Schultze is remembered for his numerous medical publications involving neuroanatomical and neuropathological investigations that he performed. In 1884 he was credited with being the first physician to describe a neurological disorder that later became known as Charcot-Marie-Tooth disease. He also provided an early description of acroparesthesia.

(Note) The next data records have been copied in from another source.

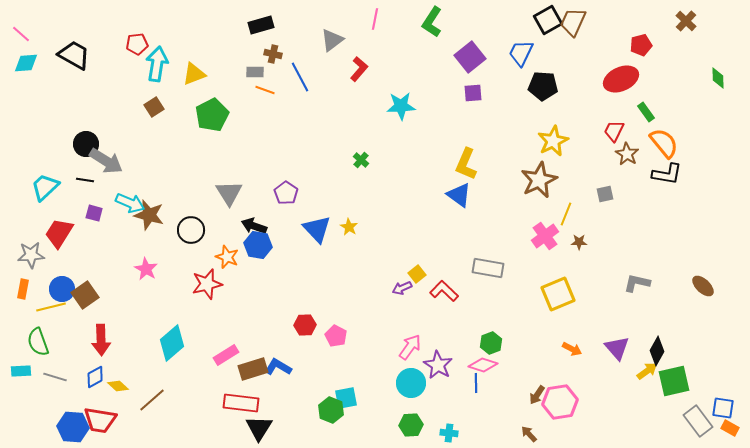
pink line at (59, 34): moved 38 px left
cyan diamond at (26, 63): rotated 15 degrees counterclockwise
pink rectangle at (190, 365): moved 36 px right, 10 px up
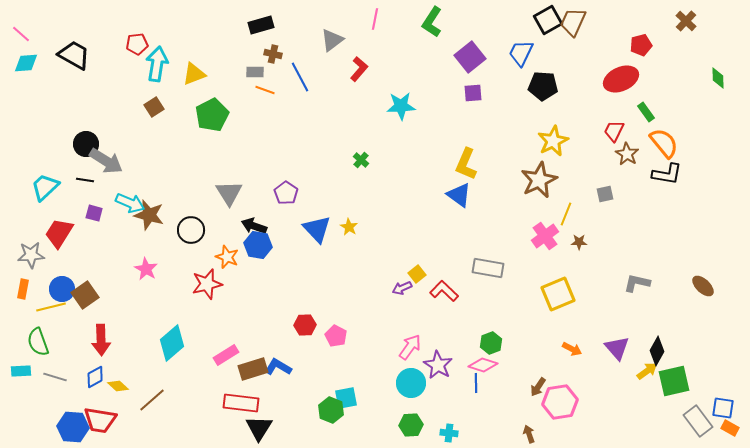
brown arrow at (537, 395): moved 1 px right, 8 px up
brown arrow at (529, 434): rotated 24 degrees clockwise
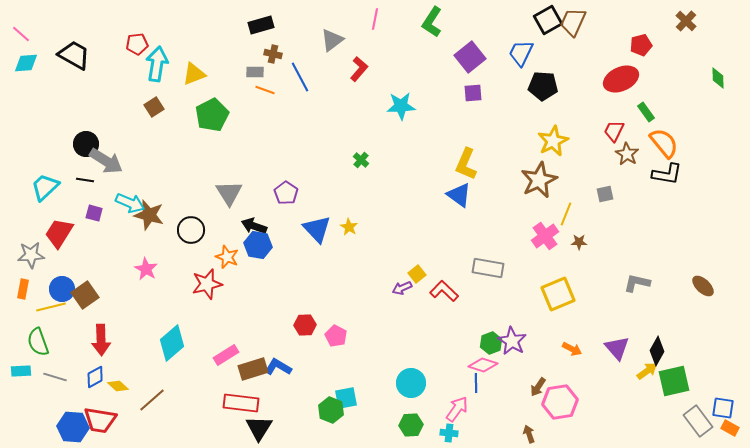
pink arrow at (410, 347): moved 47 px right, 62 px down
purple star at (438, 365): moved 74 px right, 24 px up
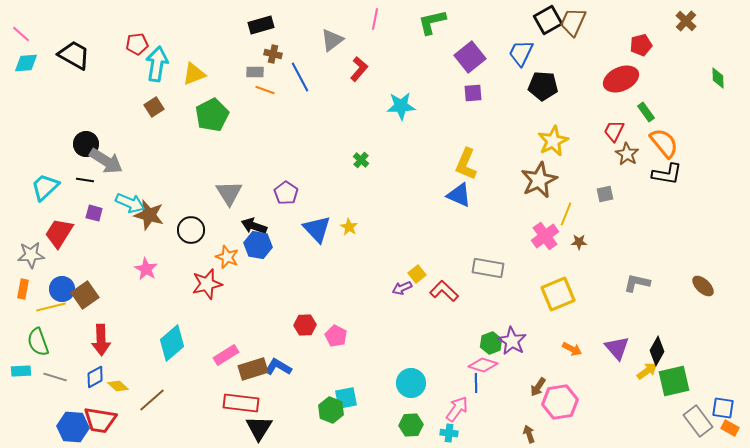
green L-shape at (432, 22): rotated 44 degrees clockwise
blue triangle at (459, 195): rotated 12 degrees counterclockwise
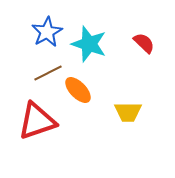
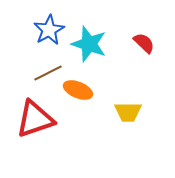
blue star: moved 2 px right, 2 px up
orange ellipse: rotated 24 degrees counterclockwise
red triangle: moved 2 px left, 2 px up
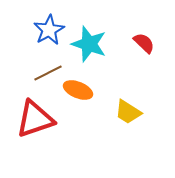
yellow trapezoid: rotated 32 degrees clockwise
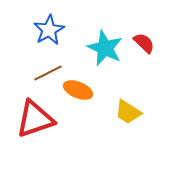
cyan star: moved 16 px right, 4 px down; rotated 6 degrees clockwise
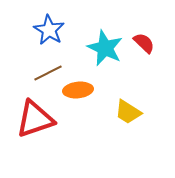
blue star: rotated 12 degrees counterclockwise
orange ellipse: rotated 28 degrees counterclockwise
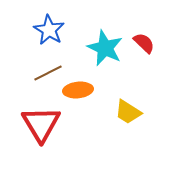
red triangle: moved 6 px right, 5 px down; rotated 42 degrees counterclockwise
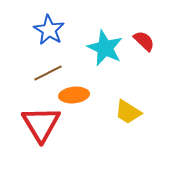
red semicircle: moved 2 px up
orange ellipse: moved 4 px left, 5 px down
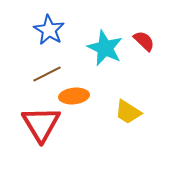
brown line: moved 1 px left, 1 px down
orange ellipse: moved 1 px down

In 1891 with Wilhelm Heinrich Erb (1840–1921) and Adolph Strümpell (1853–1925), he founded the journal Deutsche Zeitschrift für Nervenheilkunde.

His name is lent to the eponymous "comma tract of Schultze" (interfascicular fasciculus), a compact bundle of posterior root fibers situated near the border between the fasciculus gracilis (tract of Goll) and cuneate fasciculus (tract of Burdach) of the spinal cord.

== Selected writings ==
- Experimentelles über die Sehnenreflexe (with Paul Fürbringer 1849-1930); Centralblatt für die medizinischen Wisenschaften, Berlin, 1875 - Experiments involving tendon reflexes.
- Über die Tetanie und die mechanische Erregbarkeit der peripheren Nerven, über die sekundäre Degenerationen des Rückenmarkes, Centralblatt für die medizinischen Wisenschaften, Berlin, 1876 & 1878, also in Archiv für Psychiatrie und Nervenkrankheiten, Berlin, XIV. - On tetany and mechanical excitability of the peripheral nerves, etc.
- Über Akroparästhesie. 1893, Deutsche Zeitschrift für Nervenheilkunde 3: 300-318 - On acroparesthesia.
- Lehrbuch der Nervenkrankheiten. volume 1, Stuttgart, 1898. VIII + 386 pages, a second volume was planned, but never materialized. - Textbook of nervous diseases.
- Die Krankheiten der Hirnhäute und die Hydrocephalie, in Hermann Nothnagel's Specielle Pathologie und Therapie, volume 9, 3, Vienna, 1901. - Diseases of the meninges and hydrocephalus.